Clinical presentation of endometriosis identified at interval laparoscopic tubal sterilization: Prospective series of 465 cases.J Gynecol Obstet Hum Reprod 2017; 46(8):647-650JG
Women seeking sterilization are usually parous and have no major complains, such as pelvic pain. This could be a good model to indirectly assess the prevalence of endometriosis in the general population. Prevalence of endometriosis in women undergoing tubal sterilization by laparoscopy has been assessed in 17 published reports. Results indicate a surprising wide variation of prevalence of endometriosis, ranging from 1.4% to 43.3%. This clinical study describes the prevalence and clinical presentations of endometriosis identified at interval laparoscopic tubal sterilization, as a close representation of endometriosis in general population.
MATERIAL AND METHODS
From July 1989 to February 2009, 465 women undergone interval laparoscopic tubal sterilization and were included in this series. Surgery was realised in a non universitary centre of gynecologic surgery. All patients were operated on by the same surgeon. A complete assessement of pelvic organs was achieved with a particular attention paid for endometriotic lesions. Endometriosis when present was staged according to r-AFS classification. Biopsies were sent for pathological examination to assess endometriosis.

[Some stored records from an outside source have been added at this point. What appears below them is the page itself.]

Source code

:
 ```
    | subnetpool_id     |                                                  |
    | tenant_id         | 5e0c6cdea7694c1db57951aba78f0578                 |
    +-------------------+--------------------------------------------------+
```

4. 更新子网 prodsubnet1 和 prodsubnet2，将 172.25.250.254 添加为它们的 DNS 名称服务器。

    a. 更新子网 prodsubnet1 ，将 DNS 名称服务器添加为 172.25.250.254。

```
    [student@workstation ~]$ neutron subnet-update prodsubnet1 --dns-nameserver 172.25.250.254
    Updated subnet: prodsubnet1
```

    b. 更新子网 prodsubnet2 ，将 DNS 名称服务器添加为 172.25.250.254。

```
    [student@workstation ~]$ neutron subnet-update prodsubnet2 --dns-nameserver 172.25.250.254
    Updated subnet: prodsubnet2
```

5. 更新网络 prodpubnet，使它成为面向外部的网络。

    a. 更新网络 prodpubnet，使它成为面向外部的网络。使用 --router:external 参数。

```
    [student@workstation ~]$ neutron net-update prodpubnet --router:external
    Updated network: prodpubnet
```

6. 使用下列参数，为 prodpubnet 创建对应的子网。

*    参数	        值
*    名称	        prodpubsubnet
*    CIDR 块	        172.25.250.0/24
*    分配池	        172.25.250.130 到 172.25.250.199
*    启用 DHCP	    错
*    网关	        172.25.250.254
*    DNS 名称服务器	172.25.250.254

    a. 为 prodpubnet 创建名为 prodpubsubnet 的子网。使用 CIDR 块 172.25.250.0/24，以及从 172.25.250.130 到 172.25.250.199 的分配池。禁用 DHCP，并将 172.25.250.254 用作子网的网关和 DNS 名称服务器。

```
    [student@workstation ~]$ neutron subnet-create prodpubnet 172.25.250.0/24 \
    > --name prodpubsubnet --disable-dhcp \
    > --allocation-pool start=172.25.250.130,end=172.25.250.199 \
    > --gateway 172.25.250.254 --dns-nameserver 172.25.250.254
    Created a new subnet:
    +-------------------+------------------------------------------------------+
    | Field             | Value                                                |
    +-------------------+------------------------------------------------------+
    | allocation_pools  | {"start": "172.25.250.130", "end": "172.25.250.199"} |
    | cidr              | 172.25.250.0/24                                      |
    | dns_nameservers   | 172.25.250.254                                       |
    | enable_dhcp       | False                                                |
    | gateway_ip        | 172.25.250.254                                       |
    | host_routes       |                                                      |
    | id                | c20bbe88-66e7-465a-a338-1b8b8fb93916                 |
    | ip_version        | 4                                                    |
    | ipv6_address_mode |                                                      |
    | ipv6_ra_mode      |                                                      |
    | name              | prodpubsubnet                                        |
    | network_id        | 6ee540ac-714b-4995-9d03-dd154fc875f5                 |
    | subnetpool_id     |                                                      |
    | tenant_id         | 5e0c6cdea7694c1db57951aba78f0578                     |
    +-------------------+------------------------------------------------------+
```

Mean age of women was 40.7 years (range 15-49 years). 20 women were nulliparous and 12 others had a past history of endometriosis. Endometriosis was visually identified in 55 patients (11.82%), and confirmed by histologic examination in most of cases (50/55: 90.9%). The mean age of women presenting endometriosis at the onset of tubal ligation was 41.27 years. Cases with endometriosis were classified according to the r-AFS. 39,7,8 and 1 cases corresponded to stages I, II, III and IV respectively. In the 20 nulliparous women, the prevalence of endometriosis was 20% (4/20). At the time of laparoscopic sterilization, 91 women presented a painfull condition (dysmenorrhea mainly or dyspareunia). Endometriosis was identified in 16 of them (17.58%). In the group of 360 asymptomatic parous women, the prevalence of endometriosis was 10% (36/360). Nulliparity, associated pelvic pain and retroverted uterus were associated with increased prevalence of endometriosis, without being significant.
In our study, the prevalence of endometriosis identified at interval laparoscopic tubal sterilization was 11.82%. In parous asymptomatic women, the prevalence of endometriosis was 10%. The prevalence of endometriosis was slightly increased in nulliparous women, when pain was associated and in women with a retroverted uterus.